London Stock ExchangeReuters/Suzanne Plunkett
LONDON — Britain's benchmark share index, the FTSE 100, slipped into negative territory for the year on Monday, meaning it now stands below where it ended 2016.
The FTSE 100 went on an unmatched run at the end of 2016 and beginning of 2017, closing higher on 14 consecutive trading days and celebrating 12 all-time closing highs in a row.
That record-breaking run was driven by the FTSE's inverse relationship with the pound: when sterling is weak, the FTSE is strong, and vice versa.
About 70% of the revenue earned by FTSE 100 companies is derived abroad, meaning they make more money when sterling is weak, and less when it is strong. That is because the index is full of mining companies, oil firms, and pharmaceutical giants that use the UK as a base but tend to denominate their assets in dollars.
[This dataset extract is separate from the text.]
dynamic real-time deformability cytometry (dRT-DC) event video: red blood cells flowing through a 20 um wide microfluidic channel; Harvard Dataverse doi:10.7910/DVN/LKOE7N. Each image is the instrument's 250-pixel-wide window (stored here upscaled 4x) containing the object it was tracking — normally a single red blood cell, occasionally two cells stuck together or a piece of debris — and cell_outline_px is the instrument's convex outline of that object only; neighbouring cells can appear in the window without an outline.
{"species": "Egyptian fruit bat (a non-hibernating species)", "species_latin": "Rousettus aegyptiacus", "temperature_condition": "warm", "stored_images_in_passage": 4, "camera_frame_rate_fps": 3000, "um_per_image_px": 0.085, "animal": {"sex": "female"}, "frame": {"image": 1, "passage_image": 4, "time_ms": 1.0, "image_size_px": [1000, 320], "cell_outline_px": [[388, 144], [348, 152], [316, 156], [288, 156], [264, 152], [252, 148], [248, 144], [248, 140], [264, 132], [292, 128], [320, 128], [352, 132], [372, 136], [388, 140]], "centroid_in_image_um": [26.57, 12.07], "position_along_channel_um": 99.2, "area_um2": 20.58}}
Exporters also prefer a weak pound: It makes their goods cheaper than international competitors. That relationship is explained by JP Morgan Asset Management here.
Sterling has rallied in recent weeks thanks to a combination of a weak dollar, driven by market uncertainty surrounding President Trump's policies, and optimism surrounding UK Prime Minister Theresa May's Brexit policy.
The FTSE hit a low of 7,130 points on Monday morning, around 12 points lower than its opening level on 2017's first trading day, January 3. As of 10.10 a.m. GMT (5.10 a.m. ET) the index has pulled a little higher, and is trading at 7,153 points, a fall of 0.64% on the day.